__Text passage__.
┌──
The novel seems to be in two parts, and the second part – Marc v Alma – had me quite confused. As always I enjoyed the narrative and its quirkiness, but the jumps from POV had my head spinning. Heretic is packed with detail, miss a sentence or two and well, you’ve lost the plot. I did find parts of it a little repetitious and I think the novel could be improved with some pruning and editing to make it snappier and less overstocked with storyline, which is a bit complex.
Sometimes it got a bit confusing going between the real and dream/imagination, and I had to stop and think what was what several times before continuing. Maybe RT Worth could have let the POV stay with the main character throughout the narrative. I was often tempted to flick past the school passages and onto the more strange episodes that are truly readable, but I persevered with them in case I missed something.
Vision Verdict: 7 out of 10 TRB Stars
Having said all that, I did really enjoy this book and truly believe that RT Worth is a talented storyteller with an amazing imagination. I highly recommend this book to anyone who enjoys a quirky and darkly humorous fiction. There are some wonderful descriptions that bring the narrative alive and keep the reader on the edge of their seat. I eagerly await the next installment.
Now, thoughts from the Unleashed One.
In my opinion there is enough recanting of the central parts of Heretic to where I can say one does not necessarily have to; however, I do feel that the reader would be missing out on the magic and mystery of the characters and some of the twists if he/she does not read Doom Absolute first.
└──
(Structured pose outputs)
┌──
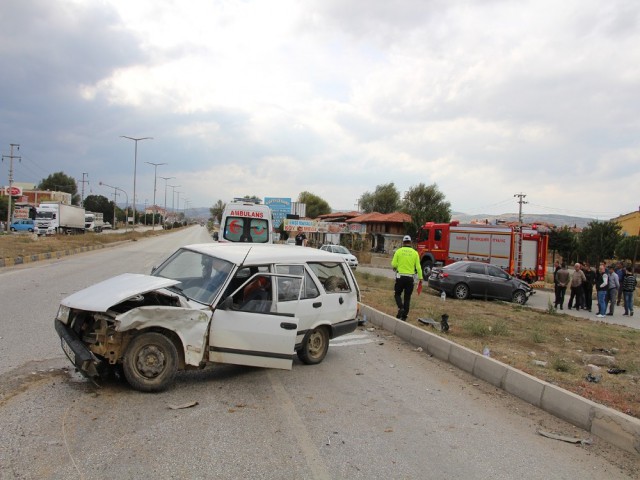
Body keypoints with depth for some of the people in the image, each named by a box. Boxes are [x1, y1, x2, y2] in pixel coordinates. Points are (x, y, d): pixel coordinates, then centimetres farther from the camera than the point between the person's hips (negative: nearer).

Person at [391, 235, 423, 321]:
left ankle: (400, 308, -11)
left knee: (397, 294, 14)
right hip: (410, 278, 2)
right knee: (407, 297, 10)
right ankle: (404, 316, 12)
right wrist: (420, 278, 4)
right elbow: (418, 267, -1)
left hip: (400, 276, -1)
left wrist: (395, 267, 17)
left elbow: (393, 264, -5)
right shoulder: (415, 253, 1)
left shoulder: (398, 251, -3)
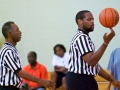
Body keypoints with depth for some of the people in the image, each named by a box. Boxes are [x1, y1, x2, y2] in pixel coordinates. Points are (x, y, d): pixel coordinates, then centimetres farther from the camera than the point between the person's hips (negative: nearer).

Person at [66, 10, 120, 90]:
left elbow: (94, 64, 21)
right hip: (81, 80, -11)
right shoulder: (81, 38, -14)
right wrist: (106, 42, -28)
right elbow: (91, 61, -27)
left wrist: (111, 79, 18)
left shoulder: (83, 38, 20)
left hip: (79, 79, 11)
└──
__The problem__.
Rewrite the stretch of the book review from "In my opinion" through "Doom Absolute first.", substituting "the charm and intrigue" for "the magic and mystery".

__Written answer__.
In my opinion there is enough recanting of the central parts of Heretic to where I can say one does not necessarily have to; however, I do feel that the reader would be missing out on the charm and intrigue of the characters and some of the twists if he/she does not read Doom Absolute first.